CHICAGO - Hopes for a meeting on the sidelines of the NATO summit bringing together the U.S., Afghan and Pakistani presidents appear to have dimmed, and analysts say this is due to the lack of a full agreement with Pakistan on reopening NATO supply lines into Afghanistan.
President Barack Obama met on Sunday in Chicago with Afghan President Hamid Karzai, but his schedule includes no one-on-one interaction with Pakistan’s President Asif Ali Zardari, and White House staff say the schedule is not expected to change.
Both U.S. and Pakistani officials were pushing for a trilateral meeting, with the main roadblock to such talks being the drawn-out dispute that has curtailed NATO's ability to supply coalition forces fighting in Afghanistan.
Pakistan shut down the transit corridors that NATO used for supply convoys last November, after U.S. airstrikes that mistakenly killed 24 Pakistani troops stationed near the Afghan border. The cross-border attack and its aftermath brought U.S.-Pakistan relations to a new low.
Pakistan’s prime minister indicated last week that progress had been made in negotiations with U.S. officials about reopening the supply routes, and he predicted an agreement would be complete “very soon.” NATO Secretary General Anders Fogh Rasmussen then called President Zardari to invite him to the Chicago summit.

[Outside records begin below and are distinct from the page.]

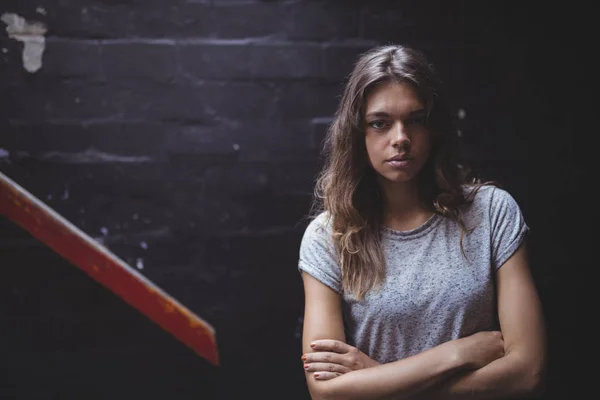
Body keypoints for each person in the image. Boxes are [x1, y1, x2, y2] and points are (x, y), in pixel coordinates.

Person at [297, 44, 546, 400]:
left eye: (415, 120)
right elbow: (326, 392)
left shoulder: (492, 213)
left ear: (434, 128)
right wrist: (453, 354)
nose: (400, 138)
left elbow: (527, 372)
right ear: (358, 133)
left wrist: (377, 378)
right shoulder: (328, 236)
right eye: (380, 123)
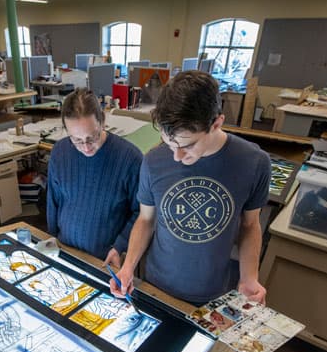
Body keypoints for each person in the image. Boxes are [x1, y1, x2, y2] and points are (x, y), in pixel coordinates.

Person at [111, 71, 271, 305]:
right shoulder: (154, 160)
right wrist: (128, 268)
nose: (176, 156)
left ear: (216, 124)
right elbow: (145, 220)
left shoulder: (254, 162)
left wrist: (250, 277)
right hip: (157, 284)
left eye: (188, 145)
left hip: (212, 289)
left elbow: (250, 225)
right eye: (169, 142)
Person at [47, 88, 142, 267]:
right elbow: (54, 202)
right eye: (76, 140)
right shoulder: (60, 152)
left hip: (106, 260)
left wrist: (120, 246)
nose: (86, 147)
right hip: (65, 250)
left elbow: (141, 213)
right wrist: (51, 237)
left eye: (92, 137)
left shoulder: (130, 158)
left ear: (103, 121)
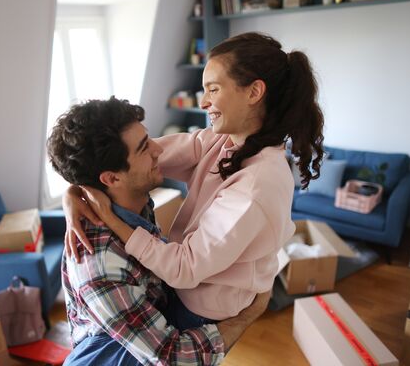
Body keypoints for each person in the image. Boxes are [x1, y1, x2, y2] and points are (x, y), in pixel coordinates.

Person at [64, 32, 324, 330]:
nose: (203, 102)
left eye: (213, 89)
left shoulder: (256, 185)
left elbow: (184, 268)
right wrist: (74, 190)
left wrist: (112, 219)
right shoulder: (223, 140)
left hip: (202, 308)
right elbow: (133, 159)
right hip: (183, 284)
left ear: (254, 92)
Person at [47, 97, 271, 365]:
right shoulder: (100, 264)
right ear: (112, 178)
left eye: (149, 138)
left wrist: (73, 191)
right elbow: (174, 358)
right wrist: (249, 314)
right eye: (144, 148)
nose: (158, 149)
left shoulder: (132, 201)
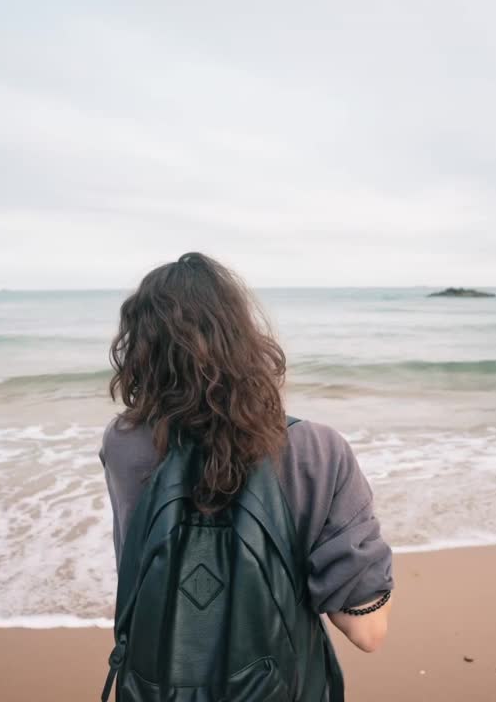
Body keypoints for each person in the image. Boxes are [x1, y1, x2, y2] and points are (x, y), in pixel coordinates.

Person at [98, 252, 393, 700]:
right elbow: (367, 629)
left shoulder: (121, 443)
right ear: (245, 339)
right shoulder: (317, 450)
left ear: (139, 350)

Some South Asia experts suggest that while NATO's invitation to the president of Pakistan was unconditional, any interaction with the U.S. president might not have been so.
President Zardari did meet with President Karzai and with U.S. Secretary of State Hillary Clinton in Chicago, about Pakistan’s role in regional peace and the end stages of NATO's involvement in Afghanistan.
The meeting between Mr. Zardari and Clinton lasted for over an hour. Others present included Pakistani Foreign Minister Hina Rabbani Khar, Pakistan’s ambassador to the U.S., Sherry Rehman, the U.S. ambassador to Pakistan, Cameron Munter, and the U.S. government's special representative to Afghanistan and Pakistan, Marc Grossman.
Grossman told VOA the meeting included “a complete review of all of our bilateral partnerships.” He added that the purpose was to focus on “how to move forward in this relationship.”
The senior U.S. envoy said the talks on Sunday will help with the ongoing negotiations over the NATO supply routes, and he played down the significance of the Obama-Karzai-Zardari meeting that did not take place, saying it would be "better" for Afghanistan and Pakistan to hold direct bilateral talks.
Meanwhile, the meeting between Presidents Zardari and Karzai resulted in a decision to extend the Afghanistan-Pakistan Transit Trade Agreement to countries in Central Asia.